When you get right down to it, most computers spend a life sitting around waiting for work, and the unused CPU cycles perish into the ether. Grid computing, in its purest form, is out to change all that.
Since grids are designed to reduce unused and idle CPU cycles, it can, theoretically at least, do more with less. But defining what is, and what isn’t, grid computing — well, that’s another matter.
Much like Web services and unified messaging, grid computing seems to have as many definitions as it does players.
Some companies view it as the IT equivalent of electricity, where a user plugs into a system to access CPU cycles when needed. Others view it more as a series of interconnected corporate machines that can simultaneously work on a complex problem.
Neither definition is inherently wrong and that is why a concise definition is next to impossible. But one commonality exists for all definitions, and that is the idea of sharing IT resources.
The underlying strategy behind adopting a grid-computing solution in the enterprise is to resolve the fundamental conflict that exists between IT and business.

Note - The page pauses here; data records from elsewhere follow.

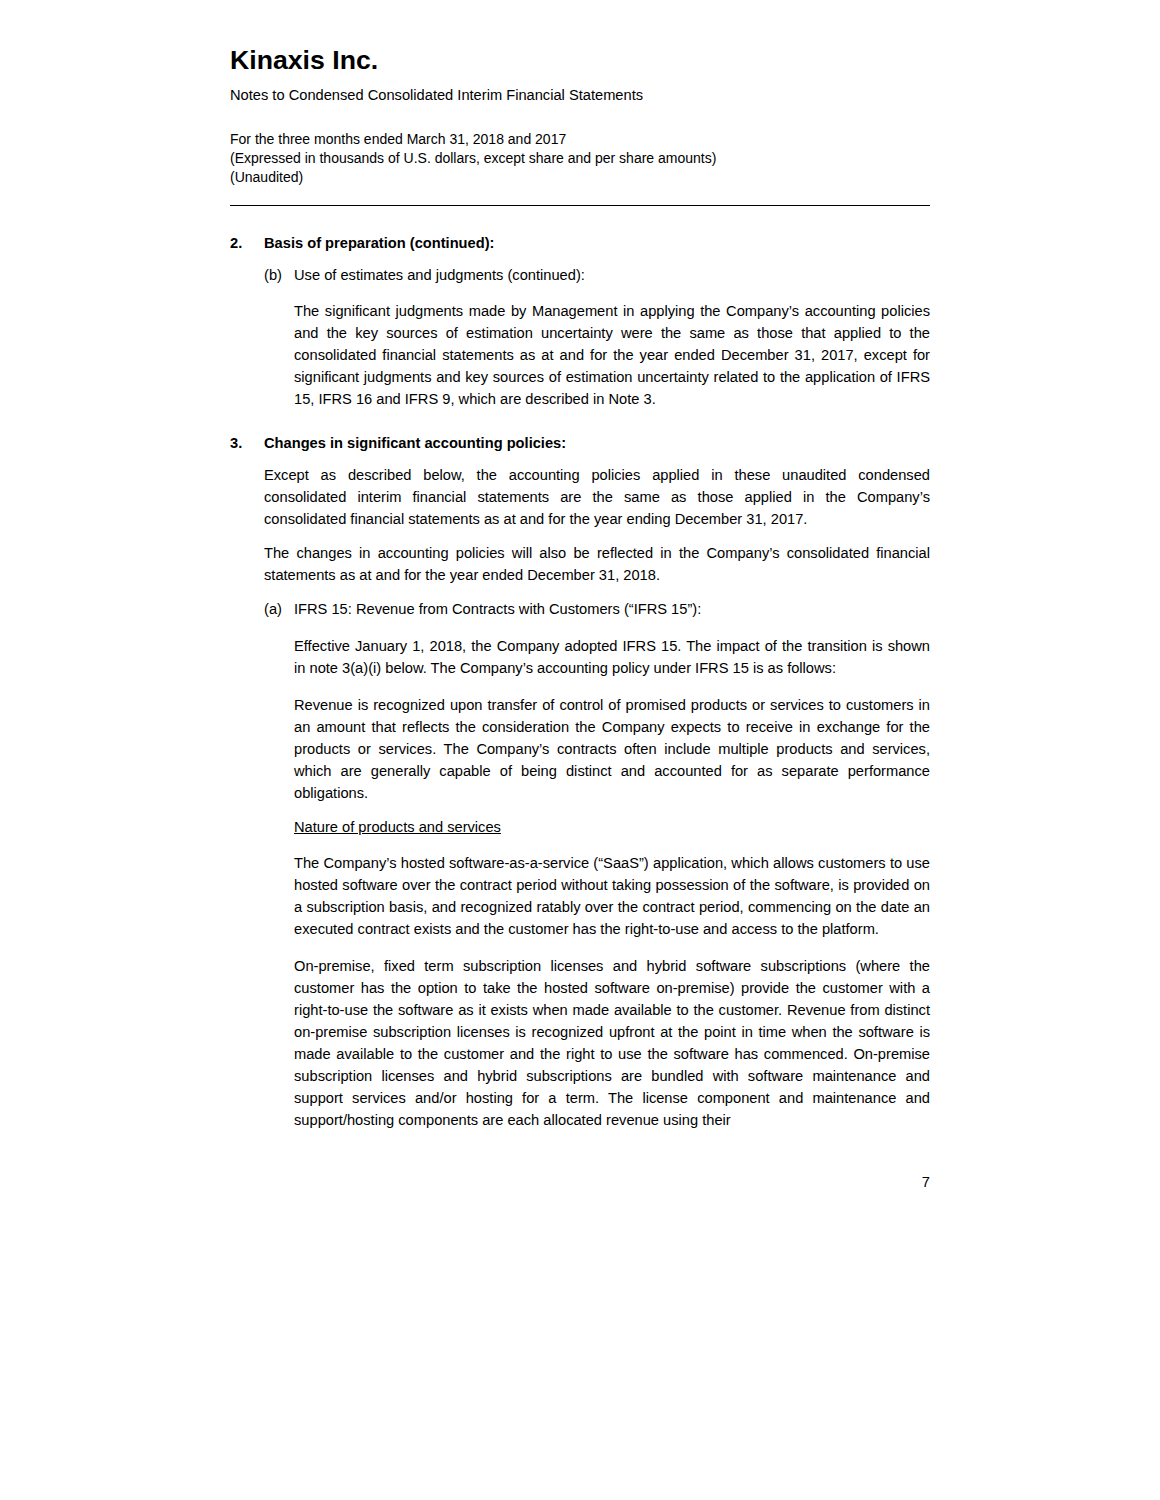Kinaxis Inc.
Notes to Condensed Consolidated Interim Financial Statements
For the three months ended March 31, 2018 and 2017
(Expressed in thousands of U.S. dollars, except share and per share amounts)
(Unaudited)
2. Basis of preparation (continued):
(b) Use of estimates and judgments (continued):
The significant judgments made by Management in applying the Company’s accounting policies and the key sources of estimation uncertainty were the same as those that applied to the consolidated financial statements as at and for the year ended December 31, 2017, except for significant judgments and key sources of estimation uncertainty related to the application of IFRS 15, IFRS 16 and IFRS 9, which are described in Note 3.
3. Changes in significant accounting policies:
Except as described below, the accounting policies applied in these unaudited condensed consolidated interim financial statements are the same as those applied in the Company’s consolidated financial statements as at and for the year ending December 31, 2017.
The changes in accounting policies will also be reflected in the Company’s consolidated financial statements as at and for the year ended December 31, 2018.
(a) IFRS 15: Revenue from Contracts with Customers (“IFRS 15”):
Effective January 1, 2018, the Company adopted IFRS 15. The impact of the transition is shown in note 3(a)(i) below. The Company’s accounting policy under IFRS 15 is as follows:
Revenue is recognized upon transfer of control of promised products or services to customers in an amount that reflects the consideration the Company expects to receive in exchange for the products or services. The Company’s contracts often include multiple products and services, which are generally capable of being distinct and accounted for as separate performance obligations.
Nature of products and services
The Company’s hosted software-as-a-service (“SaaS”) application, which allows customers to use hosted software over the contract period without taking possession of the software, is provided on a subscription basis, and recognized ratably over the contract period, commencing on the date an executed contract exists and the customer has the right-to-use and access to the platform.
On-premise, fixed term subscription licenses and hybrid software subscriptions (where the customer has the option to take the hosted software on-premise) provide the customer with a right-to-use the software as it exists when made available to the customer. Revenue from distinct on-premise subscription licenses is recognized upfront at the point in time when the software is made available to the customer and the right to use the software has commenced. On-premise subscription licenses and hybrid subscriptions are bundled with software maintenance and support services and/or hosting for a term. The license component and maintenance and support/hosting components are each allocated revenue using their
7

Ideally, a company has all the computing power it needs, but because demand is uneven and predictable at best, most companies are forced to buy additional systems in order to handle peak loads.

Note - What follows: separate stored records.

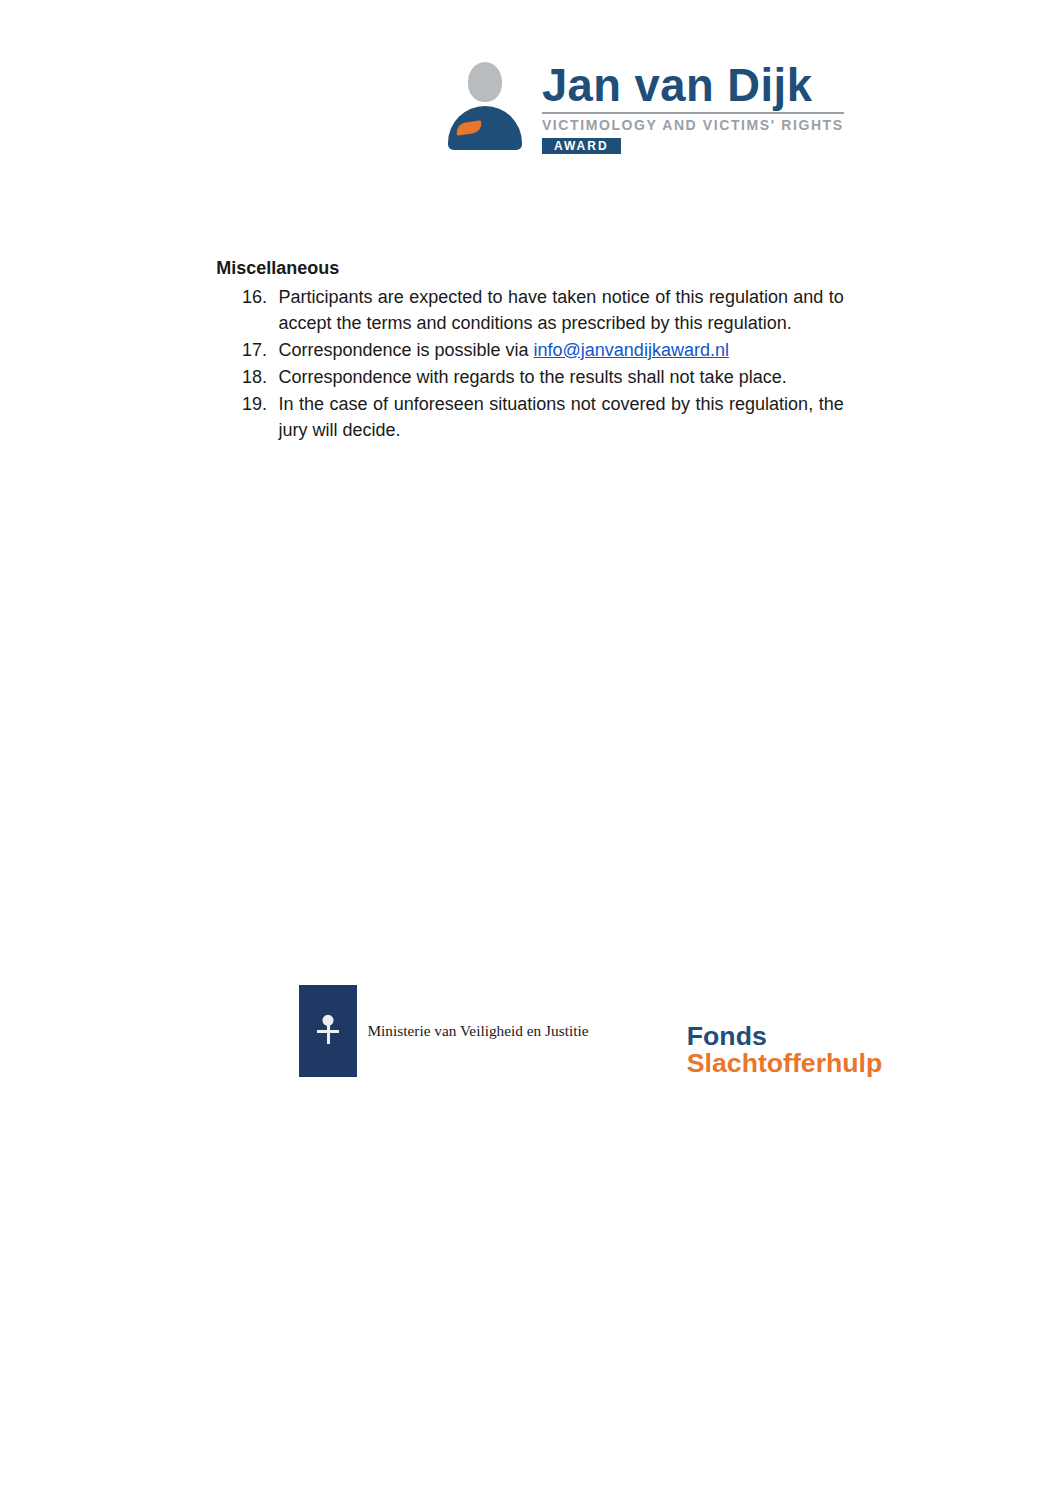Jan van Dijk
Victimology and Victims' Rights
AWARD
Miscellaneous
Participants are expected to have taken notice of this regulation and to accept the terms and conditions as prescribed by this regulation.
Correspondence is possible via info@janvandijkaward.nl
Correspondence with regards to the results shall not take place.
In the case of unforeseen situations not covered by this regulation, the jury will decide.
Ministerie van Veiligheid en Justitie
Fonds
Slachtofferhulp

If you’re a national weather forecaster and top loads are almost continual, there is no business/IT conflict, since the case exists on both sides to build large powerful systems with peak demand capability in mind.
But for most Canadian companies, peak demand is often infrequent, but still predictable — say weekly or quarterly. If a company’s systems are designed to handle this load then there are a lot of under-used machines. The other side of the coin, especially in tight economic times, is to have systems designed for average, rather than peak, use. The result — when demand outstrips supply — is that everything slows to a crawl. With grid, the goal is to reduce the total number of corporate CPUs, while still handling peak demands — and saving money at the same time.
Grid on a grand scale
The University of California at Berkeley’s SETI@home project is not only the largest example of grid computing, but also, in its simplest of forms, one of the most powerful supercomputers ever created.
SETI (Search for Extraterrestrial Intelligence) has more than five million participants, each of whom has downloaded a free program that analyzes radio telescope data and sends the results back to SETI.
It has generated more than two million years of CPU number crunching by using participants’ idle CPU cycles.
But this design, while interesting, is fundamentally unusable in the enterprise. First of all, most corporate software applications don’t have SETI’s wafer-thin 791KB profile and thus can’t easily be loaded onto a machine in search of idle CPU cycles.
Secondly, little corporate data is as easily parsed as individual radio telescope data. There is, generally speaking, just too much interactivity between data sets to run an enterprise-level ERP application over a SETI-like distributed network.
In practice, it is often difficult to write an application so that disparate CPUs can successfully execute different portions of an application without causing data-continuity conflicts. Because solutions to these obstacles are relatively recent, it is only in the past 24 months that grid has truly piqued the interest of the enterprise.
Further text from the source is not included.